Archaeologists have uncovered the remains of an ancient Egyptian epidemic so terrible that it is believed to have contributed to the fall of the Roman Empire.
In the Funerary Complex of Harwa and Akhimenru in the ancient city of Thebes, the Italian Archaeological Mission to Luxor (MAIL) found bodies covered in a layer of lime, a substance historically used as a disinfectant, as well as a giant bonfire containing human remains in which plague victims were cremated.
The remains were dated based on pottery to the third century A.D., during which a series of epidemics today known as the “Plague of Cyprian” ravaged the Roman Empire. Saint Cyprian, a bishop who believed the plague signaled the end of the world, described the grisly effects of the epidemic. “The bowels, relaxed into a constant flux, discharge the bodily strength a fire originated in the marrow ferments into wounds of the fauces (an area of the mouth),” he wrote in Latin in a work called “De mortalitate.” The “intestines are shaken with a continual vomiting, the eyes are on fire with the injected blood,” he wrote, adding that “in some cases the feet or some parts of the limbs are taken off by the contagion of diseased putrefaction…”

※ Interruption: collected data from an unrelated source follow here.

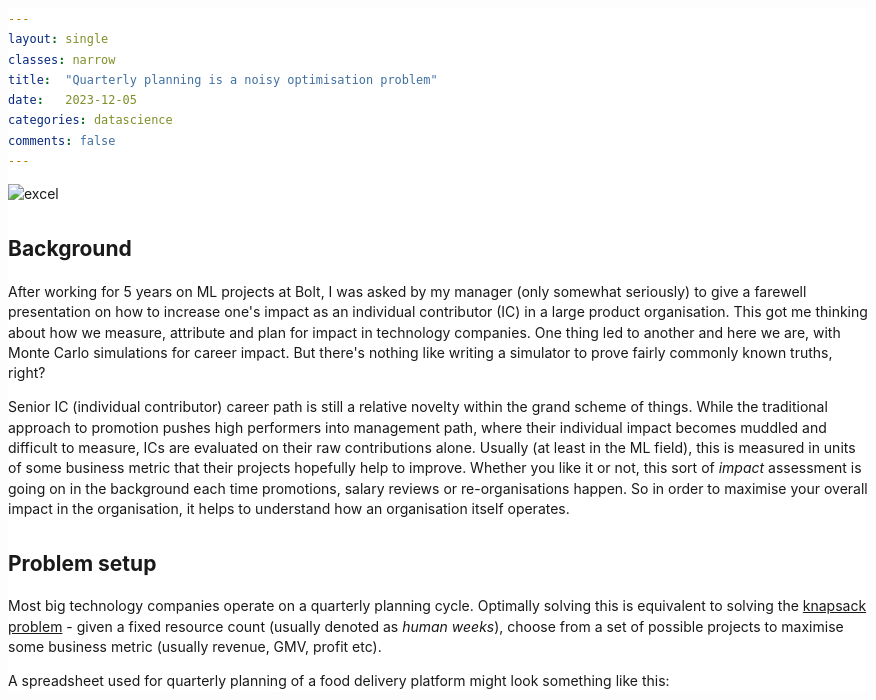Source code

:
 ```yaml
---
layout: single
classes: narrow
title:  "Quarterly planning is a noisy optimisation problem"
date:   2023-12-05
categories: datascience
comments: false
---
```


![excel](/assets/images/excel.avif)

## Background

After working for 5 years on ML projects at Bolt, I was asked by my manager (only somewhat seriously) to give a
farewell presentation on how to increase one's impact as an individual contributor (IC) in a large product organisation.
This got me thinking about how we measure, attribute and plan for impact in technology companies. One thing led to
another and here we are, with Monte Carlo simulations for career impact. But there's nothing like writing a simulator
to prove fairly commonly known truths, right?

Senior IC (individual contributor) career path is still a relative novelty within the grand scheme of things. While the traditional approach
to promotion pushes high performers into management path, where their individual impact becomes muddled and difficult to measure,
ICs are evaluated on their raw contributions alone. Usually (at least in the ML field), this is measured in units of
some business metric that their projects hopefully help to improve. Whether you like it or not, this
sort of _impact_ assessment is going on in the background each time promotions, salary reviews or re-organisations
happen. So in order to maximise your overall impact in the organisation, it helps to understand how an organisation itself
operates.


## Problem setup

Most big technology companies operate on a quarterly planning cycle. Optimally solving this is equivalent to solving
the [knapsack problem](https://en.wikipedia.org/wiki/Knapsack_problem) - given a fixed resource count
(usually denoted as _human weeks_), choose from a set of possible projects to maximise some business metric 
(usually revenue, GMV, profit etc).

A spreadsheet used for quarterly planning of a food delivery platform might look something like this:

The plague “according to some sources killed more than 5,000 people a day in Rome alone,” wrote Francesco Tiradritti, director of the MAIL, in the latest issue of Egyptian Archeology. According to modern day scientists, the plague may have been a form of measles or smallpox, and it contributed to the fall of the Roman Empire. “It killed two Emperors, Hostilian in A.D. 251 and Claudius II Gothicus in A.D. 270,” wrote Tiradritti. It is “a generally held opinion that the ‘Plague of Cyprian’ seriously weakened the Roman Empire, hastening its fall.”
During the H1N1 scare, it was said that we are overdue for a pandemic. Do you believe we’re prepared to survive such an event with minimal casualties, or do you think a plague could bring our modern world to its knees?